Limerick councillors fear loss of more powers

Nick Rabbitts


Nick Rabbitts


Limerick councillors fear loss of more powers

Housing Minister Darragh O'Brien is trying to get the Land Development Agency Bill through Dail Eireann

METROPOLITAN councillors are to take legal advice over a move by government which could see them lose more power.

Dail Eireann is set to debate the Land Development Agency (LDA) bill, which among other things, could strip councillors of the authority to veto the sale of public land.

Currently, this is one of the reserved functions of council members. But this power would switch to the LDA, a national planning body, under the reforms.

Supporters of the plan say that it is necessary in order to solve the housing crisis.

But at this month’s metropolitan district meeting, councillors gave a resounding thumbs down to the proposals, and passed a motion to write to Housing Minister Darragh O’Brien, and seek legal advice over the adoption of the law.

Labour councillor Conor Sheehan, whose original motion got the ball rolling, said: “In my view, this is an unacceptable and undemocratic power grab. It seeks to strip from us one of our core functions as local councillors. As far as I remember, this council has not delayed the building of social and affordable housing.”

“The sale of public land needs the check and balances of us councillors, and we should be able to examine proposals on merit. It's an attack on county councillors and one of the few functions we have. What is the point of us standing for election and attending meetings and briefings, if one of the few meaningful powers we have, is stripped away,” he asked.

Sinn Fein councillor Sharon Benson formally seconded the motion, saying she does not feel the LDA will “solve the housing crisis”.

“It’s proposed legal structure, it’s land use plan and it’s financing model will result in an unstrategic use of public land.This will also be done while avoiding full public and democratic scrutiny. It is my party’s firm belief that the development of public housing on public land should be delivered by local authorities operating to regional five year plans based on regional knowledge of demand,” she said.

Cllr Elena Secas added: “We have a housing crisis and I believe local authorities need to ensure efficient social housing is built for people. Local authorities have a duty to use land in the best interest of our society. The provisions contained in the LDA bill to remove the power of councillors to dispose of land cannot be accepted.”

Fine Gael’s metropolitan district leader, Cllr Daniel Butler suggested an amendment be put into Cllr Sheehan’s motion, that members write to Mr O’Brien outlining their concerns.

“This is a very serious and sustained attack on local democracy. We might as well all shut up shop and not bother coming to meetings when it comes to matters of such strategic importance when we are being told what to do anyway. It's embarrassing at this stage. Where is the place for local knowledge, the local voice for the people of Limerick, who should decide what is done with their land, not what some board up in Dublin thinks what is best for that land? It's totally anti-democratic, and cannot be allowed to happen,” he added.

But Green Party councillor Sean Hartigan feels, in light of the plans for 108 homes and a private hospital between Moyross and Coonagh, perhaps the LDA should be allowed to “focus on the provision of housing.”

“In recent years, council has failed to meet people's housing needs. Social and affordable housing needs to be planned and built post-haste. Only last week, we saw council announce the building of a private hospital and 108 housing units on public land where they had advertised an expression of interest for 400 to 600 housing units. Most councillors had no knowledge of this development. They may have expressed a preference for houses rather than the development of a private hospital,” he explained.

Councillor Michael Sheahan, Fine Gael, wanted to go further than writing to Mr O’Brien – instead seeking the views of a senior legal counsel on the matter.
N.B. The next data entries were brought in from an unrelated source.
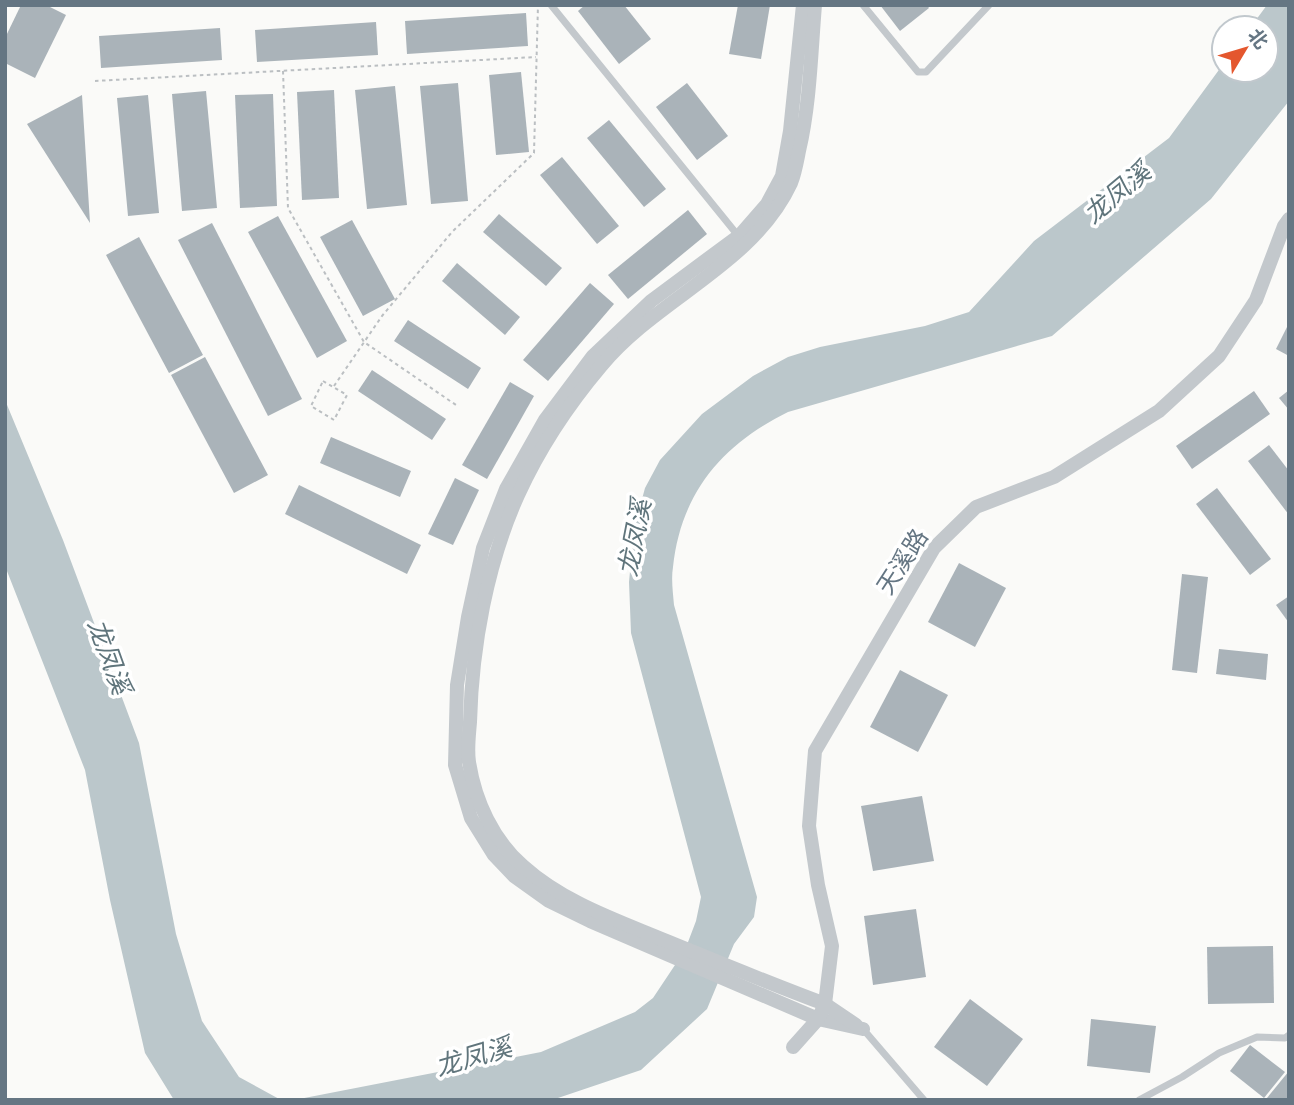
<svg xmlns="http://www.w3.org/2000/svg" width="1294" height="1105" viewBox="0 0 1294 1105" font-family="'Sofia Sans Condensed','Noto Sans SC',sans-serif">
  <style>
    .water { fill: #bbc7cb }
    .building { fill: #aab3b9 }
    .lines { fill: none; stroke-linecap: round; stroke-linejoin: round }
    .path { stroke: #bbbfc2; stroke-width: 2; stroke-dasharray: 3.5 3.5; stroke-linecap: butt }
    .lane { stroke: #c3c8cc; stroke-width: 7 }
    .street { stroke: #c3c8cc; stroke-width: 14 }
    .labels { text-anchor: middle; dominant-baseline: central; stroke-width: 7; stroke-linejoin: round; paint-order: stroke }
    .street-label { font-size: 24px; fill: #657683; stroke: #fff }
    .water-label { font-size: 26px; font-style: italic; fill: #60757c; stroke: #fff }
  </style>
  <rect width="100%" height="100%" fill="#fafaf8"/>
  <g class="water">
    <path d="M1267 5H1289V101L1211 199 1052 336 788 412C723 444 681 492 673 567 671 579 673 593 674 605L757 897 754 917 734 944 707 1009 641 1070 552 1100H294L541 1052 635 1012 653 998 685 950 696 921 701 897 631 633 629 582 634 529 645 488 660 460 702 414 753 376 788 357 820 347 925 326 969 312 1034 241 1169 138 1224 63V70H1266V28H1250Z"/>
    <polygon points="5,400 63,540 139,743 176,934 202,1021 239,1077 281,1100 174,1100 145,1053 110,900 85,770 5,566"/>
  </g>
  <g class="building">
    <polygon points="21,5 46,5 66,15 35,78 5,63 5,38"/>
    <polygon points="585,5 624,5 651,39 619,64 578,11"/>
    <polygon points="738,5 770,5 761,59 729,54"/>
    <polygon points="880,5 927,5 929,8 900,31"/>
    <polygon points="526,13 528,46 407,54 405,21"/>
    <polygon points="376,22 378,55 257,62 255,30"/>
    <polygon points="220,28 222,60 101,68 99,36"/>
    <polygon points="521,72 529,152 496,155 489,75"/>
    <polygon points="458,83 468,201 431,204 420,86"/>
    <polygon points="687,83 728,136 697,160 656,107"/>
    <polygon points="395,86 407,205 367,209 355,90"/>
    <polygon points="334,90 339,198 302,200 297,92"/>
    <polygon points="206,91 217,208 182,211 172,94"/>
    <polygon points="273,94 277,206 240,208 235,95"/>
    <polygon points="82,95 90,223 27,124"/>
    <polygon points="148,95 159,213 128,216 117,98"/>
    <polygon points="609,120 666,189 644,207 587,138"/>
    <polygon points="562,157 619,226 597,244 540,175"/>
    <polygon points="688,210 707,234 628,299 608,275"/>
    <polygon points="499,214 562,268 546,286 483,232"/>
    <polygon points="278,216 347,341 317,358 248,232"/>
    <polygon points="352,220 395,299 363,316 320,237"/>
    <polygon points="212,223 302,399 268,416 178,240"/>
    <polygon points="139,237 203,355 169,373 106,255"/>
    <polygon points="457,263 520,317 505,335 442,281"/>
    <polygon points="590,283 614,304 548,381 523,360"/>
    <polygon points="408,320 481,368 468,389 394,341"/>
    <polygon points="1289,323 1289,356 1276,349"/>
    <polygon points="205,357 268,475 234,493 171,375"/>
    <polygon points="372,370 446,419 432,440 358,391"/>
    <polygon points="510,382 534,396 487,479 462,465"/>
    <polygon points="1289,390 1289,410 1279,398"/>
    <polygon points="1254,391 1270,414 1192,469 1176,446"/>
    <polygon points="331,437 411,471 400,497 320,463"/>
    <polygon points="1269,445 1289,471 1289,515 1248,461"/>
    <polygon points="455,478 479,490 453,545 428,534"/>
    <polygon points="299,485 421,545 407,574 285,514"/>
    <polygon points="1217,488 1271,559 1250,575 1196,504"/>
    <polygon points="959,563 1006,588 975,647 928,622"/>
    <polygon points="1182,574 1208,577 1197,673 1172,670"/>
    <polygon points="1289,596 1289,623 1276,605"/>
    <polygon points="1219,649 1268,654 1266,680 1216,674"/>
    <polygon points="900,670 948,695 918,752 870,727"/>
    <polygon points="922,796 934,861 873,871 861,806"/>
    <polygon points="916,909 926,977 873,985 864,916"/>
    <polygon points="1273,946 1274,1003 1208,1004 1207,947"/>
    <polygon points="970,999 1023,1039 987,1086 934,1047"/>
    <polygon points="1091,1019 1156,1026 1150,1073 1087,1066"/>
    <polygon points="1250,1045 1285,1072 1264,1098 1230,1071"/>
    <polygon points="1289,1071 1289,1100 1269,1100 1267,1098"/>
  </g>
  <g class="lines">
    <g class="path">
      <polyline points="283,71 288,208 364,342 456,405"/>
      <polyline points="95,81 536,57"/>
      <polygon points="323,381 347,395 334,420 311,406"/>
      <polyline points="334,386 382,316 452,232 534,153 538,5"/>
    </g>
    <g class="lane">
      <polyline points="551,5 740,238"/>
      <polyline points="863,5 918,72 926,72 989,5"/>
      <polyline points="863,1029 924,1100"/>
      <polyline points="1139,1100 1182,1077 1219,1053 1257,1037 1285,1038 1289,1035"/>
    </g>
    <g class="street">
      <polyline points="803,5 790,131 782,176 767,204 740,235 651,301 593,356 545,420 506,489 483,548 468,617 457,685 455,765 471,818 494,855 514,876 549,901 590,921 818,1019 863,1029"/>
      <path d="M815 5C811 53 810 104 799 151 797 161 795 173 791 183 753 265 657 298 601 366 568 405 539 449 518 495 487 564 472 646 470 722 469 735 467 749 469 762 475 801 493 840 523 866 563 902 616 920 664 940 718 962 771 984 825 1004L856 1025"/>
      <polyline points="793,1047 818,1019 825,1004 832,946 818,885 809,826 815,751 934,548 976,507 1054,477 1159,411 1219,356 1256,300 1284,226 1289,219"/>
    </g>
  </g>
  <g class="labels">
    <g class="street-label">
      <text transform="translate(903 562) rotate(-57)">天溪路</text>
    </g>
    <g class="water-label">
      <text transform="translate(1118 194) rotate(-40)">龙凤溪</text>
      <text transform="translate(636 538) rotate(-79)">龙凤溪</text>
      <text transform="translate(108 657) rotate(70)">龙凤溪</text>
      <text transform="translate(474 1058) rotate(-16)">龙凤溪</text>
    </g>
  </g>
  <rect width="1294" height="1105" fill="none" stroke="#657683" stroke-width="14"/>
  <g transform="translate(1245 49) rotate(52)"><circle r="33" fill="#ffffff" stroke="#c1c8cd" stroke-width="2"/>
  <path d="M0-5L12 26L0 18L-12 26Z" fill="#e4572e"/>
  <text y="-10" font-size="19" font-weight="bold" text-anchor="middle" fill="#657683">北</text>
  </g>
</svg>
“It's a major shift from our reserved functions. The only way you can deal with these people is legally. I am proposing we get advice of a senior counsel on whether the bill conflicts with our duties as public representatives,” he said.

Metropolitan district leader Sarah Kiely said she has “huge concerns” about the LDA bill.
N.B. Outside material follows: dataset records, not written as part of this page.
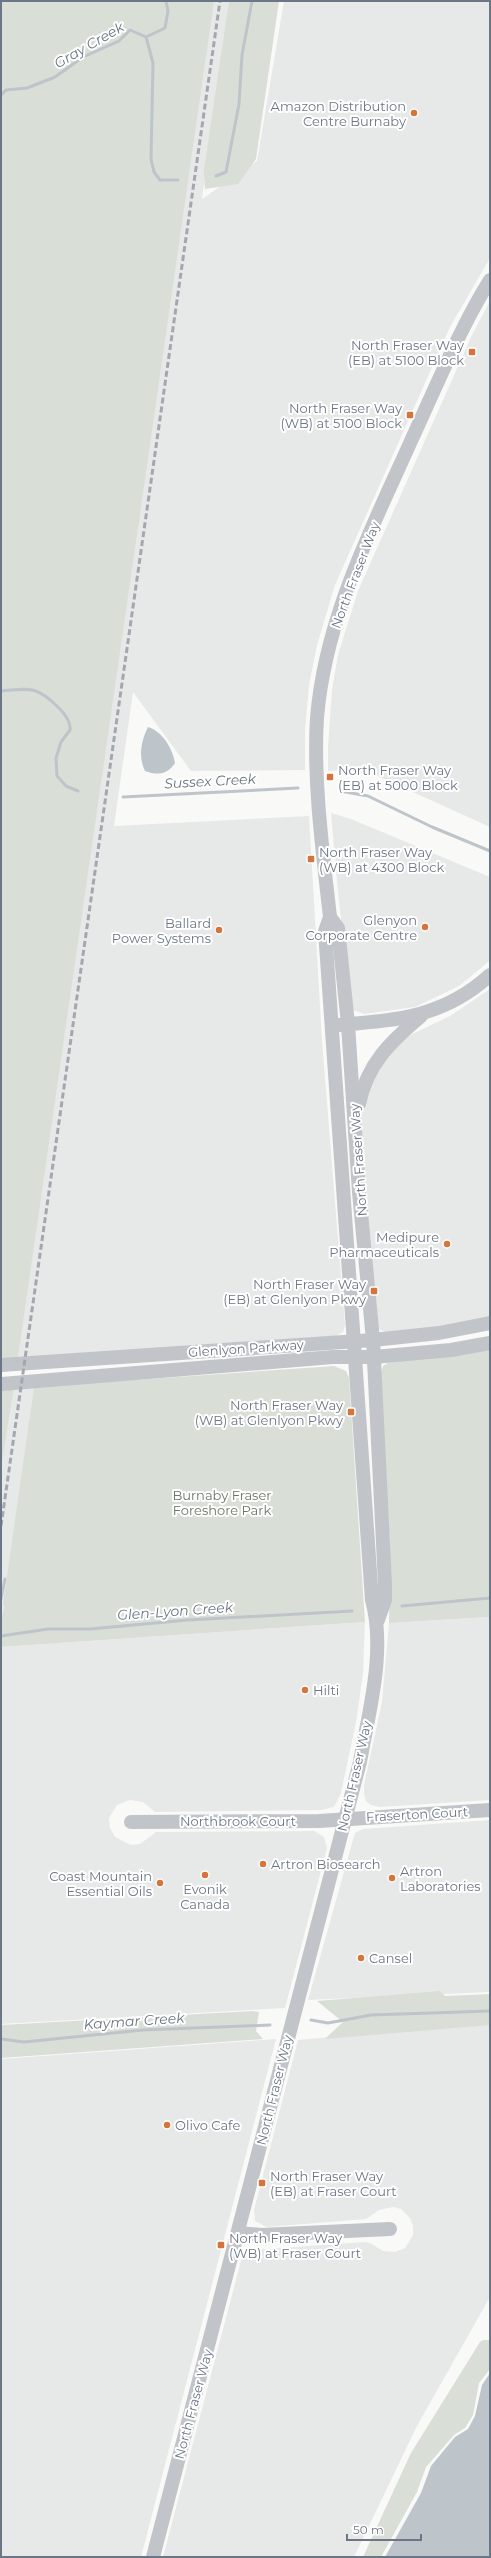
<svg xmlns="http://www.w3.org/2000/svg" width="491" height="2558" viewBox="0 0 491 2558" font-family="Montserrat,sans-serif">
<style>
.built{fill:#e7e8e8}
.green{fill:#d9ded7}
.water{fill:#bdc5cb}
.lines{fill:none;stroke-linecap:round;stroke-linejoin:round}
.stream{stroke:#bdc5cb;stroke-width:3}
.minor{stroke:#c1c4c9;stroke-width:14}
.rail{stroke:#a3a8af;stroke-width:3;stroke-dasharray:6 3;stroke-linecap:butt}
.poi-dot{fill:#d5753c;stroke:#fff;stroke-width:1.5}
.labels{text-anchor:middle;stroke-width:4;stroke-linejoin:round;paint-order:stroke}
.poi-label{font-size:13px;fill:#6b7686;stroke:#fff;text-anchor:end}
.street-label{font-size:13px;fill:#6b7686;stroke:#fff}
.park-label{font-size:13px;fill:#667965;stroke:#fff}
.water-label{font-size:14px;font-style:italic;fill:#677681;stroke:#fff}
</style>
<rect width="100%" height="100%" fill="#f9f9f8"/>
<g class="built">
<polygon points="213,1 229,1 202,199 257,161 284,1 490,1 490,258 450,327 335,585 317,645 309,685 305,730 305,770 191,771 133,692 114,826 309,816 322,1041 345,1325 343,1332 336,1336 18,1358"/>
<polygon points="490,301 490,827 362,769 328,771 328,747 332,690 338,655 358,591 472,335"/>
<polygon points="331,813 351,819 490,877 490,960 487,963 459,986 415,1007 364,1014 353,1010 350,1003 338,892"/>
<polygon points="490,989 490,1319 467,1324 385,1332 379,1329 375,1319 360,1114 362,1102 370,1078 404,1038 450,1016"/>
<polygon points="34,1387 1,1634 1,1469 14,1388"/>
<polygon points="490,1617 490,1800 380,1807 371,1805 366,1801 364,1794 364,1785 382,1702 389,1623"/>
<polygon points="365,1622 363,1674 356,1722 341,1793 334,1807 321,1810 155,1812 143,1802 130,1800 117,1805 109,1818 110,1828 115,1837 131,1845 140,1844 156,1832 314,1831 324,1837 327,1848 285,2008 1,2024 1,1647"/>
<polygon points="490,1820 490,1992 308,2000 355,1833 363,1829"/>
<polygon points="490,2022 490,2297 417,2426 354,2557 163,2557 242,2257 253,2250 364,2242 370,2243 383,2251 395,2252 405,2248 413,2235 413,2226 410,2218 401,2209 393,2207 379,2210 366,2219 267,2227 255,2221 254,2210 298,2040"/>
<polygon points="276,2039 141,2557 1,2557 1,2059"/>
</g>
<g class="green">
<polygon points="1,1 214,1 18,1358 1,1360"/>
<polygon points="229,1 279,1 256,159 238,184 205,189 204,170"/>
<polygon points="490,1348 490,1617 389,1623 390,1545 380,1375 383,1366 388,1363"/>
<polygon points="334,1366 346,1371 349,1378 365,1622 1,1647 1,1619 5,1606 3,1605 34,1387"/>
<polygon points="14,1388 1,1469 1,1389"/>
<polygon points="440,1991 445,1996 490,1994 490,2025 325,2039 343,2022 317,2001"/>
<polygon points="253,2011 259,2012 256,2031 263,2039 1,2058 1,2025"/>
<polygon points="483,2340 490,2340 490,2369 479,2383 473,2415 465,2428 454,2435 426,2467 417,2492 381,2557 363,2557 411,2453 480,2342"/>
</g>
<g class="water">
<path d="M 148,727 C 163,732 172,748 175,763 C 168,774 158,776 145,771 C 138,757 141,741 148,727 Z"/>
<polygon points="490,2373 490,2557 385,2557 421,2493 431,2466 455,2437 468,2429 475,2416 482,2385"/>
</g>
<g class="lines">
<g class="stream">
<polyline points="146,37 153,63 151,159 154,172 160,180 178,180"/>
<polyline points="146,37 165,28 168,11 166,1"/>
<polyline points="1,95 6,90 27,88 55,77 83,57 119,41 130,30 146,37"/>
<polyline points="216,176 226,172 239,104 242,55 252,1"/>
<path d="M 1,691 C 31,688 37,686 59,708 C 65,714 71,721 70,730 L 61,742 L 56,758 L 57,776 L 66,786 L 78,791"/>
<polyline points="340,791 368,796 432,827 490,851"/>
<polyline points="123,797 298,788"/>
<polyline points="1,1599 5,1579"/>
<polyline points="402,1606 490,1598"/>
<polyline points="1,1636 48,1629 90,1629 188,1620 352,1611"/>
<polyline points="311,2020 328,2023 371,2015 490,2011"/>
<polyline points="1,2039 24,2042 143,2030 270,2025"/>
</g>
<g class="minor">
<polyline points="330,917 338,928 348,1024 359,1192 373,1340 385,1584 385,1600 378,1620"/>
<path d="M 339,1025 C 398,1020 444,1017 490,975"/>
<path d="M 359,1104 C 367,1064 391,1041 421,1016"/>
<polyline points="1,1365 373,1340 439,1333 490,1323"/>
<polyline points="1,1384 333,1357 374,1357 451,1350 490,1343"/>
<polyline points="131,1822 319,1821 490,1810"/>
<polyline points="238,2233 261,2235 390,2229"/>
<path d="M 153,2557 L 360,1762 C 369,1711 386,1651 372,1600 L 325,931 L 330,917 C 323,854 313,780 317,718 C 325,619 371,530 411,441 C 436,387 459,330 490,280"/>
</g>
<polyline class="rail" points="1,1526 220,1"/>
</g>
<g class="poi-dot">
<circle cx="414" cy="113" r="4"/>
<rect x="468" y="348" width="8" height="8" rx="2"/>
<rect x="406" y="411" width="8" height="8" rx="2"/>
<rect x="326" y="773" width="8" height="8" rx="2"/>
<rect x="307" y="855" width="8" height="8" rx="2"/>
<circle cx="425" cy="927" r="4"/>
<circle cx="219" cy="930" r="4"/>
<circle cx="447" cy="1244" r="4"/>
<rect x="370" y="1287" width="8" height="8" rx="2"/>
<rect x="347" y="1408" width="8" height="8" rx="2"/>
<circle cx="305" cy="1690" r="4"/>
<circle cx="263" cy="1864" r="4"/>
<circle cx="205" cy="1875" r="4"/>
<circle cx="392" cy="1878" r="4"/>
<circle cx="160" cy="1883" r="4"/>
<circle cx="361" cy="1958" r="4"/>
<circle cx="167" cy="2125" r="4"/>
<rect x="258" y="2179" width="8" height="8" rx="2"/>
<rect x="217" y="2241" width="8" height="8" rx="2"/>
</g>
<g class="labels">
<g class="poi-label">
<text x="406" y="111">Amazon Distribution<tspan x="406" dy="15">Centre Burnaby</tspan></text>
<text x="464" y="350">North Fraser Way<tspan x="464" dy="15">(EB) at 5100 Block</tspan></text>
<text x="402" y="413">North Fraser Way<tspan x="402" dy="15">(WB) at 5100 Block</tspan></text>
<text x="338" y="775" text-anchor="start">North Fraser Way<tspan x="338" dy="15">(EB) at 5000 Block</tspan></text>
<text x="319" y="857" text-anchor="start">North Fraser Way<tspan x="319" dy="15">(WB) at 4300 Block</tspan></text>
<text x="417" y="925">Glenyon<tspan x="417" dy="15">Corporate Centre</tspan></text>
<text x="211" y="928">Ballard<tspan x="211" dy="15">Power Systems</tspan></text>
<text x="439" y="1242">Medipure<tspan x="439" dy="15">Pharmaceuticals</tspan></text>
<text x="366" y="1289">North Fraser Way<tspan x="366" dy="15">(EB) at Glenlyon Pkwy</tspan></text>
<text x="343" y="1410">North Fraser Way<tspan x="343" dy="15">(WB) at Glenlyon Pkwy</tspan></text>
<text x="313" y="1695" text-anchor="start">Hilti</text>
<text x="271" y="1869" text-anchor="start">Artron Biosearch</text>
<text x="400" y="1876" text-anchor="start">Artron<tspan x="400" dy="15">Laboratories</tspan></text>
<text x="152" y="1881">Coast Mountain<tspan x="152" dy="15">Essential Oils</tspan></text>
<text x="205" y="1894" text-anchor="middle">Evonik<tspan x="205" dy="15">Canada</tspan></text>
<text x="369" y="1963" text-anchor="start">Cansel</text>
<text x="175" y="2130" text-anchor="start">Olivo Cafe</text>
<text x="270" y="2181" text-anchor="start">North Fraser Way<tspan x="270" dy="15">(EB) at Fraser Court</tspan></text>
<text x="229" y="2243" text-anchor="start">North Fraser Way<tspan x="229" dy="15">(WB) at Fraser Court</tspan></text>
</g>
<g class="street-label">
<text transform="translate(355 575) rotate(-69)" y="5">North Fraser Way</text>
<text transform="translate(358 1160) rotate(-94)" y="5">North Fraser Way</text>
<text transform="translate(246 1348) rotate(-4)" y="5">Glenlyon Parkway</text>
<text transform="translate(354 1776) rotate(-77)" y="5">North Fraser Way</text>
<text transform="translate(417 1814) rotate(-3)" y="5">Fraserton Court</text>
<text x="238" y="1826">Northbrook Court</text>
<text transform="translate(274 2090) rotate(-76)" y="5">North Fraser Way</text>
<text transform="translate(193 2404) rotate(-75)" y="5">North Fraser Way</text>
</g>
<g class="park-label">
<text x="222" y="1500">Burnaby Fraser<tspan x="222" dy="15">Foreshore Park</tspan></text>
</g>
<g class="water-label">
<text transform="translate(89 45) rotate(-30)" y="5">Gray Creek</text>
<text transform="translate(210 781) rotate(-3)" y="5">Sussex Creek</text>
<text transform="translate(175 1611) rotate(-4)" y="5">Glen-Lyon Creek</text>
<text transform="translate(134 2021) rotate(-4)" y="5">Kaymar Creek</text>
</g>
</g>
<rect width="491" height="2558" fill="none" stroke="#6b7686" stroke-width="4"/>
<path d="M347 2534v6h74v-6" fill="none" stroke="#6b7686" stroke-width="2"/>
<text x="353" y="2534" font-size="12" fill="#6b7686" stroke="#ffffff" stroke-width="3" paint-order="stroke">50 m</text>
</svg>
“We have very few reserved functions left, and these are being eroded constantly,” she added.

Council’s metropolitan district manager Kieran Lehane cautioned against appointing a counsel until the bill has progressed through the Oireachtas.

Instead, he suggested the local authority’s in-house solicitor could take a look at the legislation in the first instance.

Veteran Fianna Fail councillor Kieran O’Hanlon said as the bill will impact local authorities across Ireland, perhaps Limerick City and County Council should not shoulder the financial burden.

“The business of being a councillor has been reduced by the Oireachtas over the years. They've taken away powers and I totally agree that is wrong. But this bill is complex and will be debated extensively by all parties, who will have views on this,” he said, “I agree we should continue as local councillors to have the say in the disposal of lands. But we shouldn't lose the run of ourselves.”

In response to a query from the Leader, LDA chairman, Limerick’s John Moran said: “The powers and the role of the LDA are not determined by the LDA. They are determined by the democratically elected Dail. It’s not for us to give either criticism or support of that. They decide what they want.”

“If Labour or any other councillor has a view on what the LDA should, or should not be able to do, I’m not the person to go to – we don’t set the rules. We play by the rules we are given and operate to the powers we are given,” he added.